++++ DATA

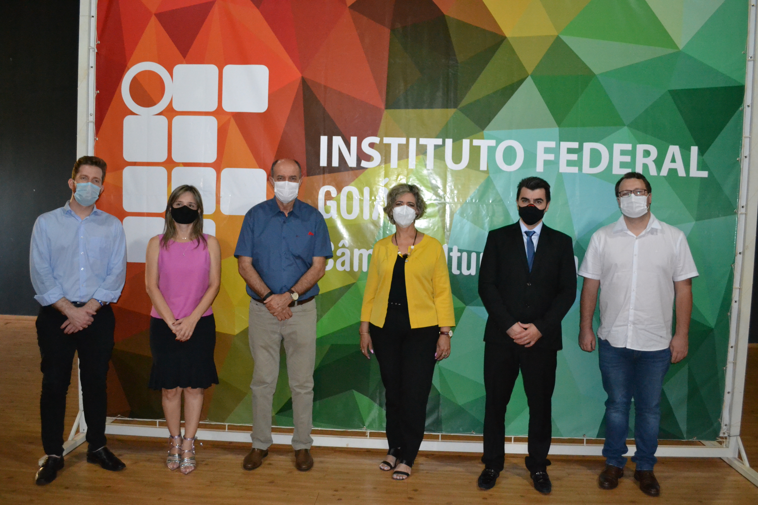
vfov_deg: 43.6
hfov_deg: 61.9
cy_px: 252
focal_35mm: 30
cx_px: 379
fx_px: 632
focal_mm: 20
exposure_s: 1/60
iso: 3200
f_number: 3.8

++++++++

• [EXERCISE PROMPT]
In your answer, print the entries above exactly, with the pictures left out.

• [RESPONSE BELOW]
vfov_deg: 43.6
hfov_deg: 61.9
cy_px: 252
focal_35mm: 30
cx_px: 379
fx_px: 632
focal_mm: 20
exposure_s: 1/60
iso: 3200
f_number: 3.8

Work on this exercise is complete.